TASK BRIEF: An image-free reproduction of the data below is needed: print it exactly.

============

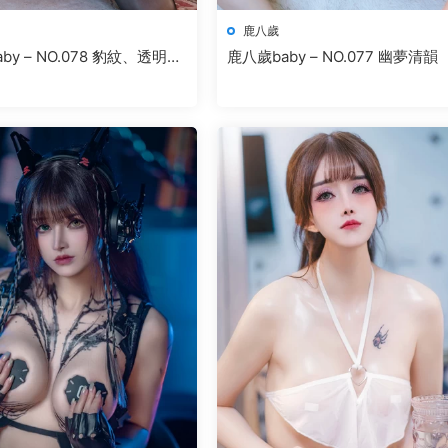
鹿八歲
by – NO.078 豹紋、透明兔
鹿八歲baby – NO.077 幽夢清韻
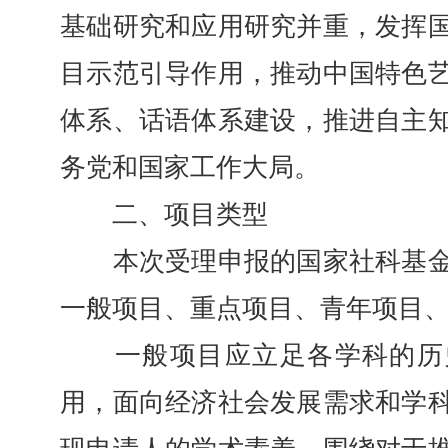
基础研究和应用研究并重，发挥
目示范引导作用，推动中国特色
体系、话语体系建设，推进自主
务党和国家工作大局。
二、项目类型
本次受理申报的国家社科基金
一般项目、重点项目、青年项目
一般项目应立足各学科的历
用，面向经济社会发展需求和学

============

WRITTEN RESPONSE:
鹿八歲
by – NO.078 豹紋、透明兔
鹿八歲baby – NO.077 幽夢清韻
基础研究和应用研究并重，发挥
目示范引导作用，推动中国特色
体系、话语体系建设，推进自主
务党和国家工作大局。
二、项目类型
本次受理申报的国家社科基金
一般项目、重点项目、青年项目
一般项目应立足各学科的历
用，面向经济社会发展需求和学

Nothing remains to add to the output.